Como sei de todas essas sensações? Já tive uma experiência de quase morte. Senti o corpo deixando de obedecer aos meus comandos e o cérebro se apagando aos poucos. É escuro pra dedéu. Não houve um túnel, mas também não houve noção de tempo, porque meia hora deopois eu acordei e não parecia ter se passado nem um segundo, a consciência permaneceu na activa e minha boca ficou torta por mais uns minutos.

Sei de um patriarca judeu que, momentos antes de falecer, chamou o filho e a esposa, recém-casados, abençoou a união e mandou que fossem para a lua-de-mel. Depois fechou os próprios olhos com a mão direita, a uniu com a esquerda no peito e morreu. Isto não é conversa de evangélio, aconteceu nos rincões do Amazonas, na primeira metade do século vinte. Quer morte mais serena e tranqüila do que esta?
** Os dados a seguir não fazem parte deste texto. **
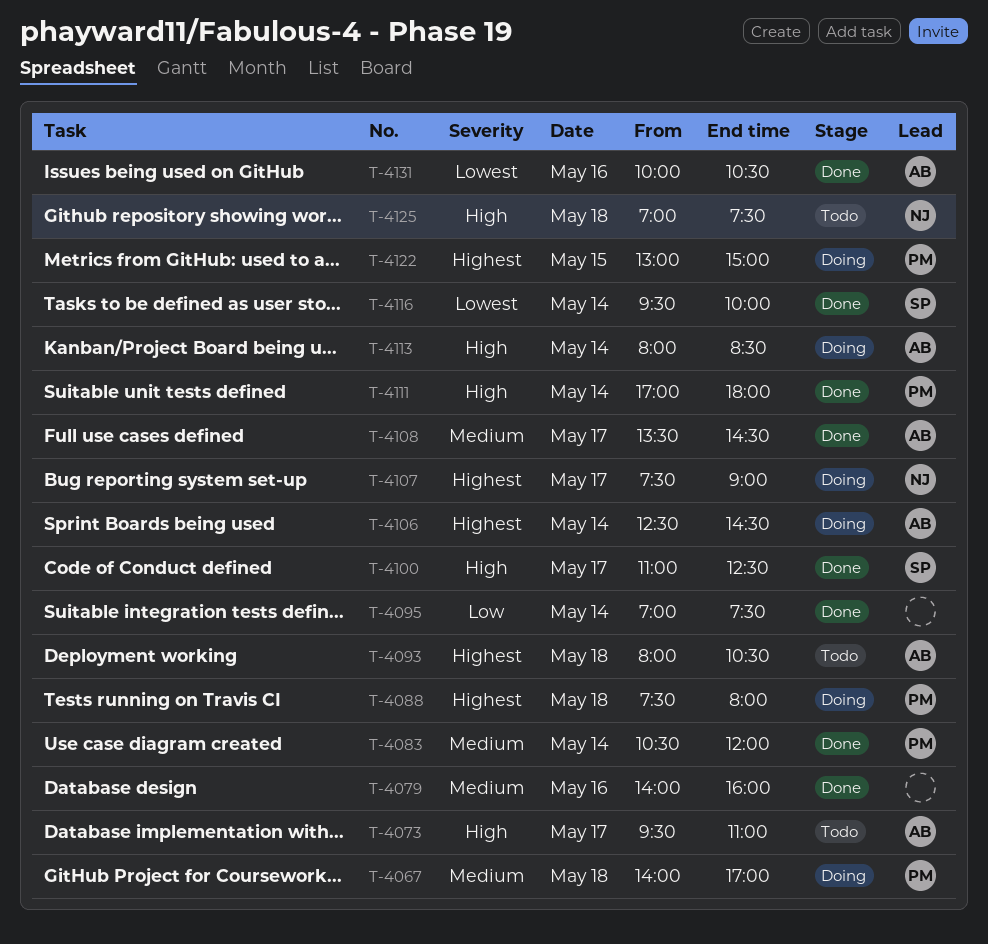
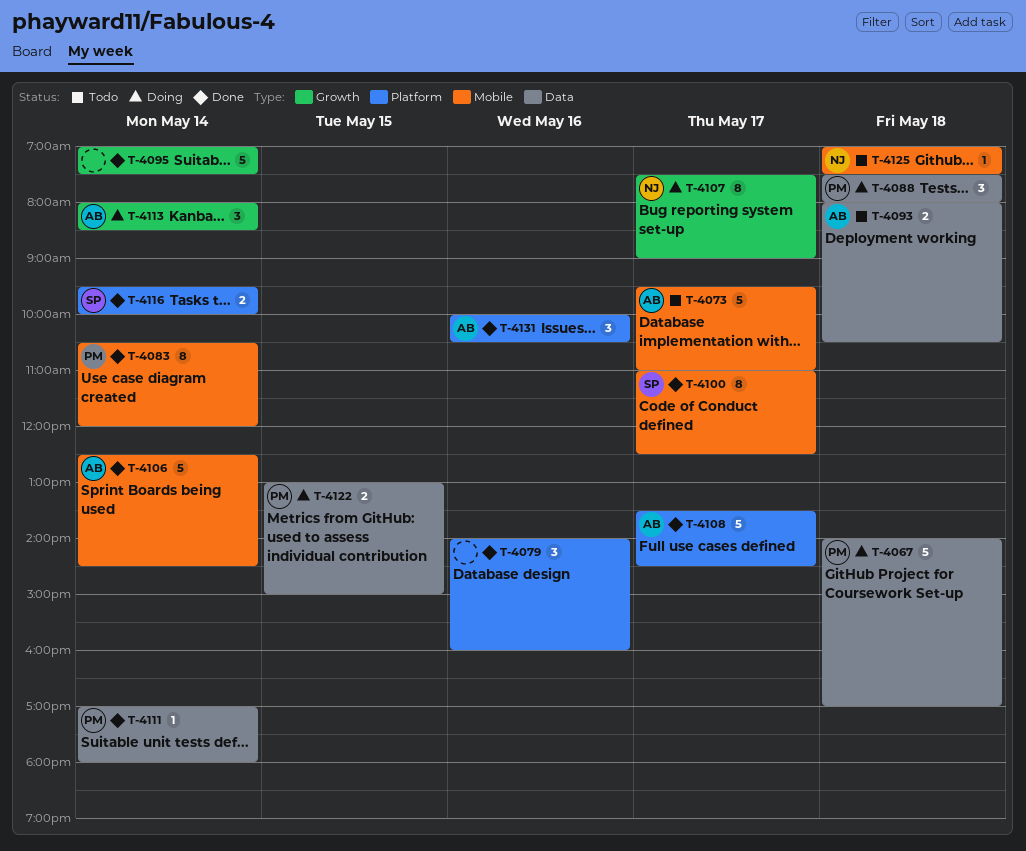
T-4106, status: Doing -> Done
Ateu ou teísta, trate de se acostumar e aos mais jovens à idéia da morte o quanto antes, a vida ficará muito melhor.

2 comentários:

Anônimo disse...

Sábias palavras, meu caro anjo...

Eu vou vivendo minha jornada (espero que bem) e quando chegar a hora que está termine e venha a próxima. Sua sabedoria tão generosamente compartilhada vai para minha bagagem, e certamente será muito útil aos meus filhos e netos.

Um abraço quetinho neste dia tão frio em São Paulo...

Nanael Soubaim disse...

Abraço quente que aqui também está frio... de manhã e à noite, das dez às quinze o sol esturrica.